Sekolah yang notabene sebagai lembaga pendidikan formal yang juga merupakan situs pertama untuk membangun literasi mungkin menjadi objek yang pertama kali sering disalahkan.  Atau justru pihak yang harus disalahkan adalah orangtua siswa yang notabene setiap orangtua merupakan guru pertama dalam kehidupan seorang anak.  Pada dasarnya, sekarang bukan saatnya untuk saling menuduh tentang siapa yang harus disalahkan atas rendahnya tingkat literasi siswa Indonesia.  Yang seharusnya menjadi otoritas kita sekarang adalah bagaimana cara kita untuk meningkatkan budaya literasi pada generasi penerus bangsa.  Karena literasi adalah “mantra ampuh” untuk menaklukkan dunia.  Kita harus mempersenjatakan generasi muda kita dengan mantra ampuh tersebut untuk Indonesia yang lebih maju.

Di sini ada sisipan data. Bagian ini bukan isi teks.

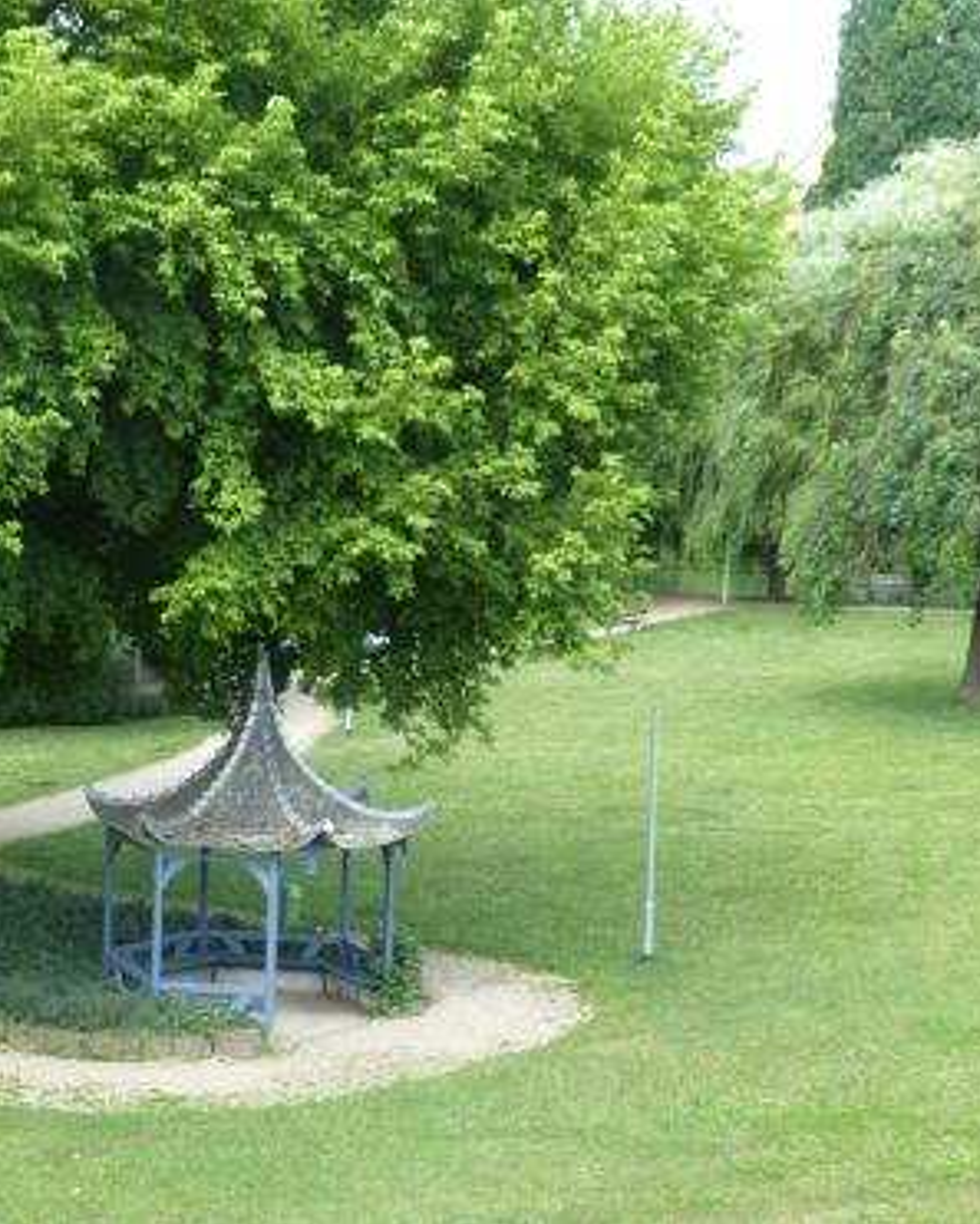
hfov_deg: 21.5
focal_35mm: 71
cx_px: 346
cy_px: 615
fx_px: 2573
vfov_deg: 26.8
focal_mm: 9.8
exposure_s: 1/125
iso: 100
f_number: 4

Jadi, itulah pentingnya “rekayasa literasi” bagi kehidupan kita.  Kita perlu dan harus merekayasa literasi demi terciptanya kehidupan yang lebih baik bagi diri kita dan orang-orang sekitar kita.  Terlebih lagi kita merupakan tulang punggung negara ini karena kita adalah generasi muda penerus bangsa.  Bangsa yang maju tidak terlihat dari sumber daya alam yang melimpah ruah, namun terlihat dari seberapa banyak sumber daya manusia berkualitas tinggi yang ada untuk membangun negara tersebut.  Dan salah satu cara paling ampuh yang bisa dilakukan untuk menciptakan sumber daya manusia yang berkualitas tinggi adalah dengan cara menanamkan budaya literasi atau rekayasa literasi.  Orang biasa bisa menjadi luar biasa bukan karena harta atau kedudukannya, akan tetapi karena kebiasaannya membaca.  Seperti yang juga dikatakan oleh Anne J. Arbali “Through reading, writing comes naturally. Through writing, stories, imaginations, dreams, facts and fictions come to life”.